(Dataset records)

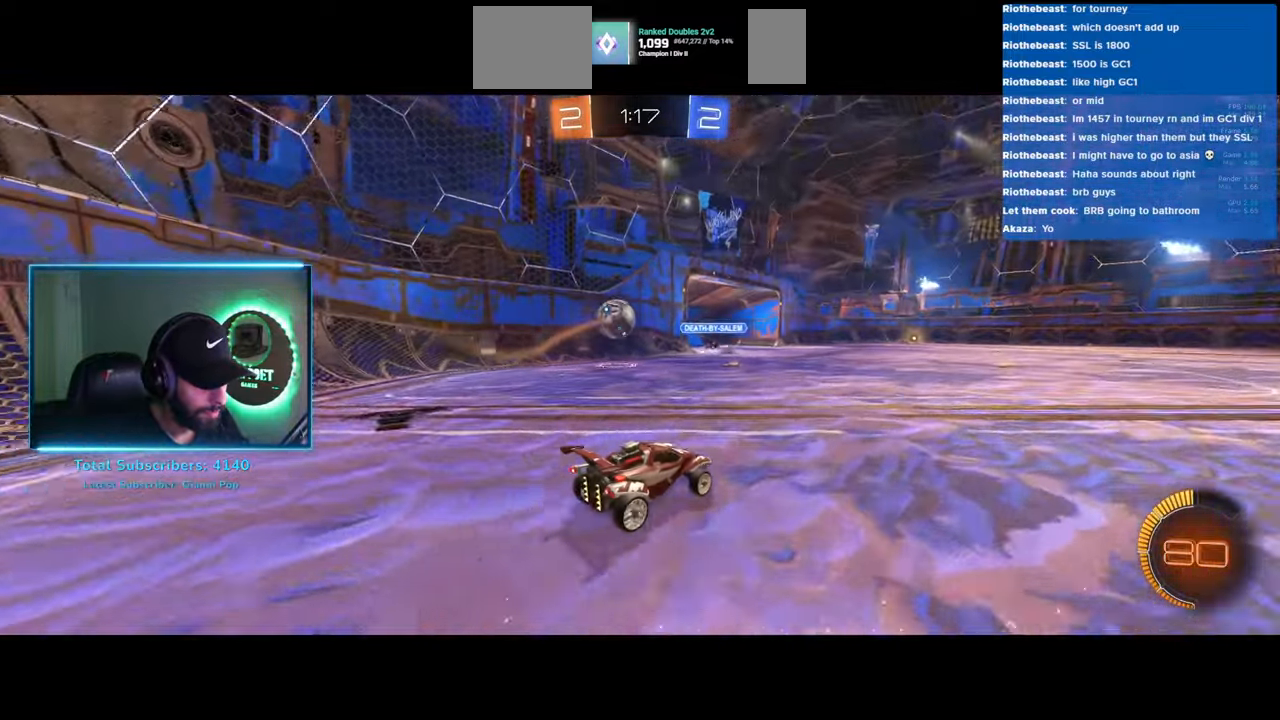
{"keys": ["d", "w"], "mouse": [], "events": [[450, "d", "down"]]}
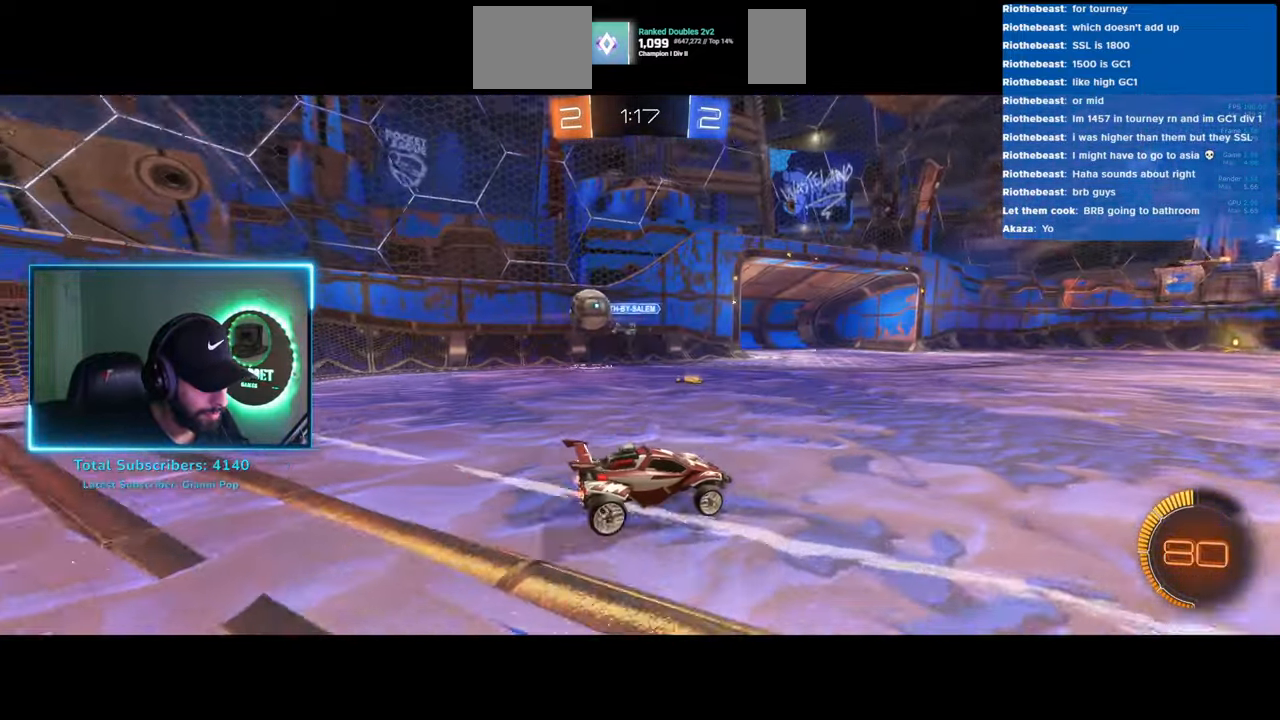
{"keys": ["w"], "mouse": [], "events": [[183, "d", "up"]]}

(End Dataset records)
(Dataset records)

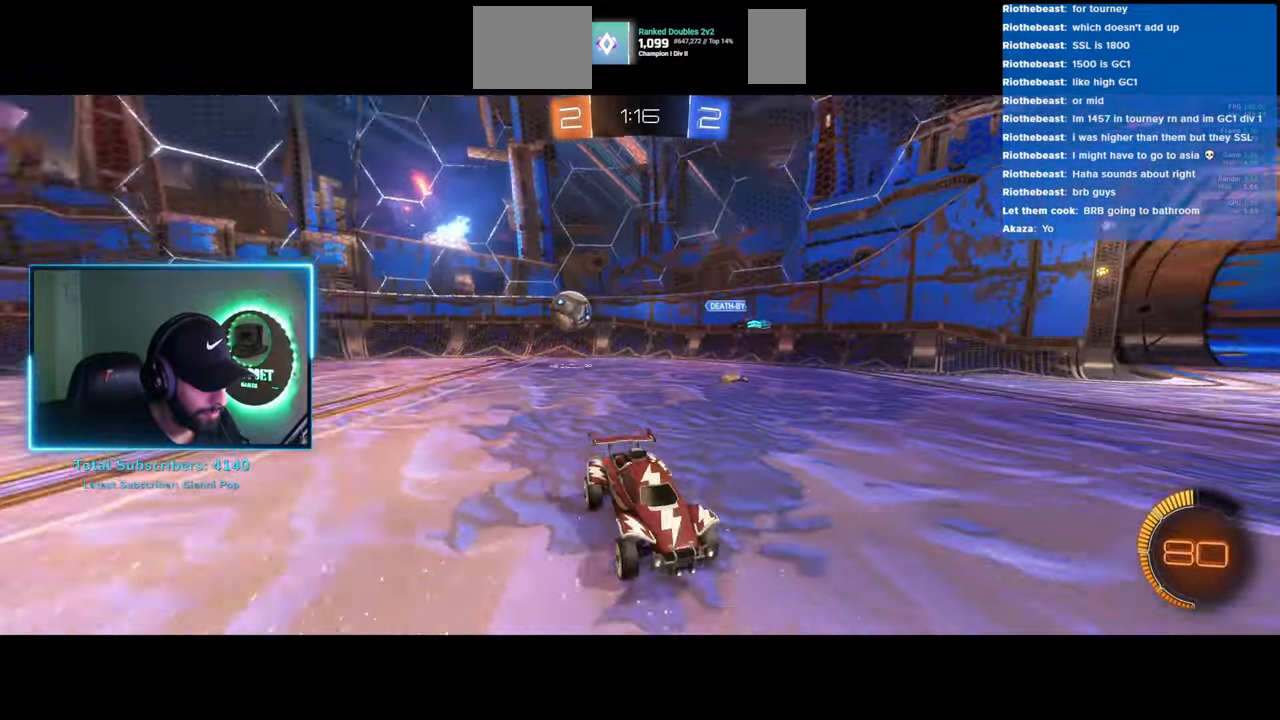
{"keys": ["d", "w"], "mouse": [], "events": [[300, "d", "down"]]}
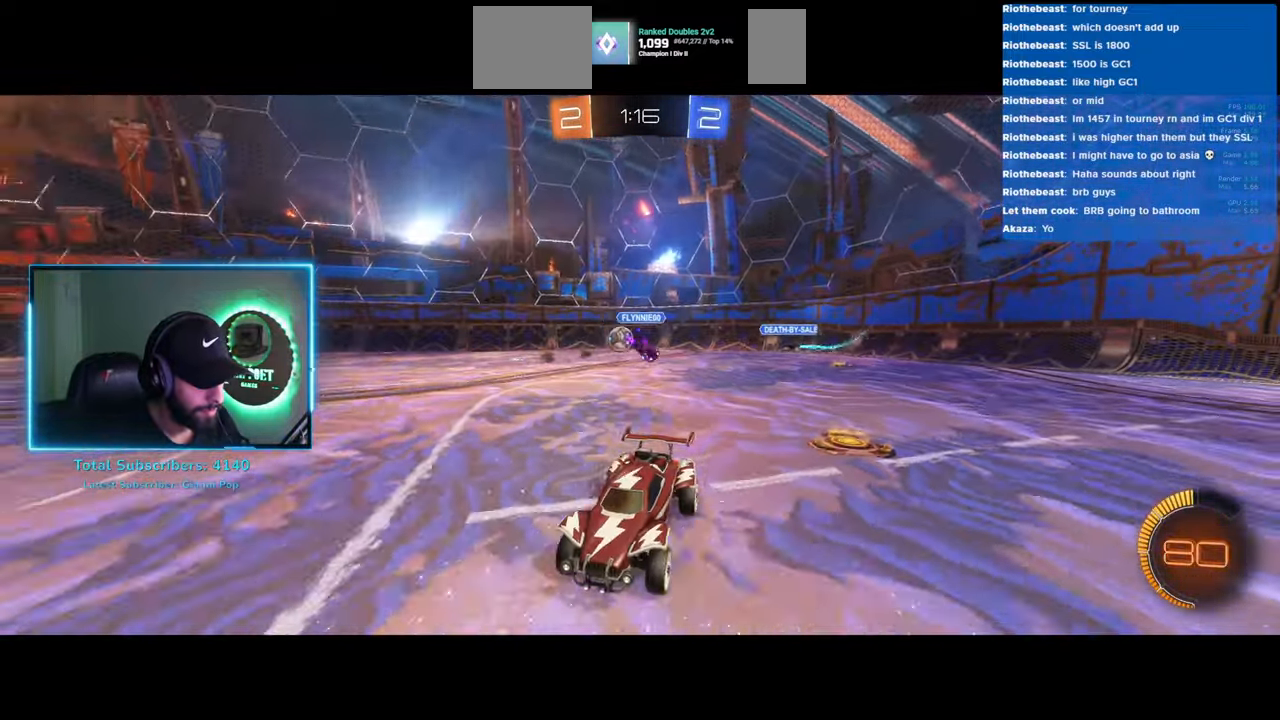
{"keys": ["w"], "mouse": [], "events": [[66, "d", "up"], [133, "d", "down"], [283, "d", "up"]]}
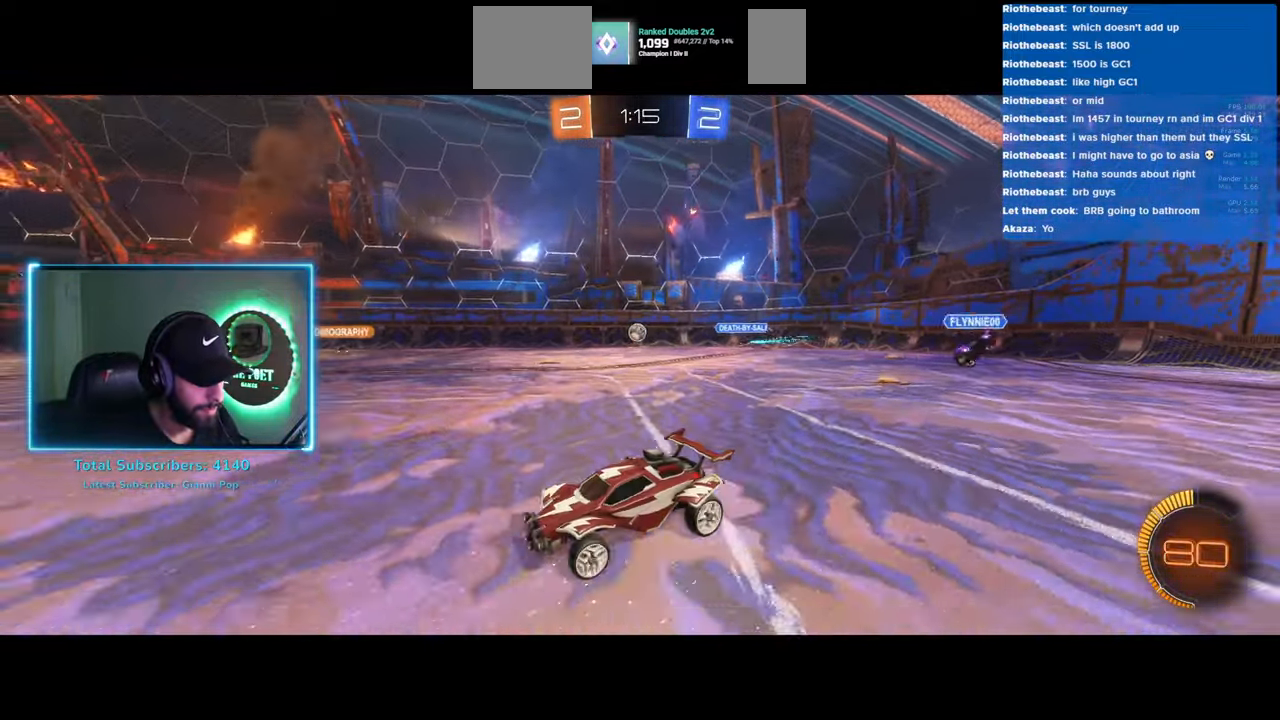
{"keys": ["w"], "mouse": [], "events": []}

(End Dataset records)

** Work instructions **
Which lines in the data above contain "down"? Show each one.

** Response area **
{"keys": ["d", "w"], "mouse": [], "events": [[450, "d", "down"]]}
{"keys": ["d", "w"], "mouse": [], "events": [[300, "d", "down"]]}
{"keys": ["w"], "mouse": [], "events": [[66, "d", "up"], [133, "d", "down"], [283, "d", "up"]]}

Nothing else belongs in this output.